Olhando-me nos olhos, proferiu todo um arrazoado, com o qual pretendia fazer-me ver que estava por demais habituado a ouvir discursos como o meu, e que eu até tinha sorte, por ainda não ter a carta de condução em meu poder mas sim uma guia, que por sua vez não poderia ser apreendida, caso contrário apreendia-ma imediatamente! Ainda assim fazia questão de dar parte do ocorrido à direcção Geral de Viação e aguardar a decisão tomada por este organismo!

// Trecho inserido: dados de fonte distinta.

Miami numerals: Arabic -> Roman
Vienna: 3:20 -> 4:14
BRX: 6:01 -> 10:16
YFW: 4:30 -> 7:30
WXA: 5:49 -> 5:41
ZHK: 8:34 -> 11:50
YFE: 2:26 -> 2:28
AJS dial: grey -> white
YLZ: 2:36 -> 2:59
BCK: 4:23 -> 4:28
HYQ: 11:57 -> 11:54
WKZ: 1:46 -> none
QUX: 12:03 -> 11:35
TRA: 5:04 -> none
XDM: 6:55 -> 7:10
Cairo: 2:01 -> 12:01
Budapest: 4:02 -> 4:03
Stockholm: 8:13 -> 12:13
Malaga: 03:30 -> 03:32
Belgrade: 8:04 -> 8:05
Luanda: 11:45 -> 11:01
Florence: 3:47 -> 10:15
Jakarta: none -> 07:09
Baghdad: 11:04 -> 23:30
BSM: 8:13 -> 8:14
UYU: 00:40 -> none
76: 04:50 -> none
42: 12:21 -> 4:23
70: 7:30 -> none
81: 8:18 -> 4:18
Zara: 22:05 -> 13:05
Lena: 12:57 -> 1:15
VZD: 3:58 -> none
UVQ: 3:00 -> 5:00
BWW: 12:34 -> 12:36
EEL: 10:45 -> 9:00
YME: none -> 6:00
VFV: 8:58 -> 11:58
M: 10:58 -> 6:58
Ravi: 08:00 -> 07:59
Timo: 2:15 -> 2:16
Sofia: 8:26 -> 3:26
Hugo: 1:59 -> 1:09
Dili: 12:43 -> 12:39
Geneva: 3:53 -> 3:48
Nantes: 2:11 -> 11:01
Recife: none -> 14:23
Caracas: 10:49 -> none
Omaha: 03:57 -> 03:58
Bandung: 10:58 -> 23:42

Ao ouvir isto fiquei sem pinga de sangue! Era jovem mas não era tonta, sabia compreender que algo ali estava sobejamente errado. Em primeiro lugar porque como autoridade não lhe era lícito um comportamento tão deplorável – iniciar o preenchimento de uma multa sem me dizer “água vai”! Depois, toda a cantilena da apreensão da carta, num arremedo de  uma vingançazinha de trazer por casa! Estava  ciente de que não tinha só deveres, tinha também direitos, e neste caso, sabia que estava a ser tratada de uma forma indevida,  por alguém a quem, acima de tudo, temos o direito de exigir uma conduta exemplar! São  comportamentos como este que colocam mal toda uma classe profissional, pois não será esta a sua verdadeira missão! A “brincadeira” custou-me trezentos paus, a somar a  mais não sei quanto na compra de um novo dístico do noventa. Tudo isto sem ter feito qualquer mal a alguém! Já agora… O que fazia ali um polícia sozinho com a moto a tiracolo?